Aquel día, lo recuerda bien, era uno de los pocos en los que se permitió buscar su paz y alejarse del ajetreo de la ciudadela y refugiarse en las altas montañas acompañado de su silencio y soledad, anhelaba la armonía del viento frio sobre su rostro y de la vista celeste que lograba ahí, bajo un abeto frondoso que le remitía a un momento borroso. Ahí, sentado bajo aquel árbol, apenas distinguió a la lejanía una cabellera marrón, un tanto alborotada que se acercaba y un par de ojos violetas que le miraron con asombro y que se lanzaron a él como si fuese el fin del mundo.

— ¡MAESTRO! — aquel muchacho lo estrechó y él no supo que hacer.

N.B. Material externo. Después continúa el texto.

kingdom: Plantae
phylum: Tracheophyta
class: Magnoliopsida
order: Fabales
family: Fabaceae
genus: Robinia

Segundo capitulo y esta vez conocemos un poco de Mu, y agárrense que los siguientes van a estar intensos. 

*Al Tíbet, como bien lo dice el capitulo, se le conoce como el techo del mundo pues comparte el Everest con Nepal y esta rodeado de montañas y sus templos son muy altos, además que en Lhasa, la capital, se encuentra el templo que sirvió de morada a Dalai Lama.